**Task instructions:** Could the data below be printed out exactly, with the pictures left out?

(Dataset records)
# # #

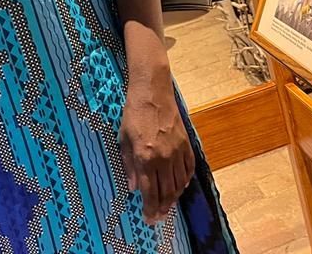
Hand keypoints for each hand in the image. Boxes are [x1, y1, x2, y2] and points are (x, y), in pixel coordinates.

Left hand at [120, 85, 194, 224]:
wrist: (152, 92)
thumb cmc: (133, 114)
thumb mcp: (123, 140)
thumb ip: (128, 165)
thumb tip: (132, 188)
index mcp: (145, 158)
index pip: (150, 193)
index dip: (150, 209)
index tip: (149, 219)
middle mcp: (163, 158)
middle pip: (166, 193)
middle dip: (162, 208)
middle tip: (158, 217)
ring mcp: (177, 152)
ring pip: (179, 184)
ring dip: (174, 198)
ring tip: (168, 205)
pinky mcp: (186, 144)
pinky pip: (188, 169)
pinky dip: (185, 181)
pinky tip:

# # #

**Solution to this task:**
Hand keypoints for each hand in the image. Boxes are [x1, y1, x2, y2] and points are (x, y), in pixel coordinates.

Left hand at [120, 85, 194, 224]:
wrist: (152, 92)
thumb cmc: (133, 114)
thumb mcp: (123, 140)
thumb ip: (128, 165)
thumb tip: (132, 188)
index mcp: (145, 158)
index pip: (150, 193)
index dip: (150, 209)
index tip: (149, 219)
middle mcp: (163, 158)
middle pip: (166, 193)
middle dip: (162, 208)
middle tip: (158, 217)
ring mcp: (177, 152)
ring pip: (179, 184)
ring dip: (174, 198)
ring tip: (168, 205)
pinky mcp: (186, 144)
pinky pip: (188, 169)
pinky dip: (185, 181)
pinky tip:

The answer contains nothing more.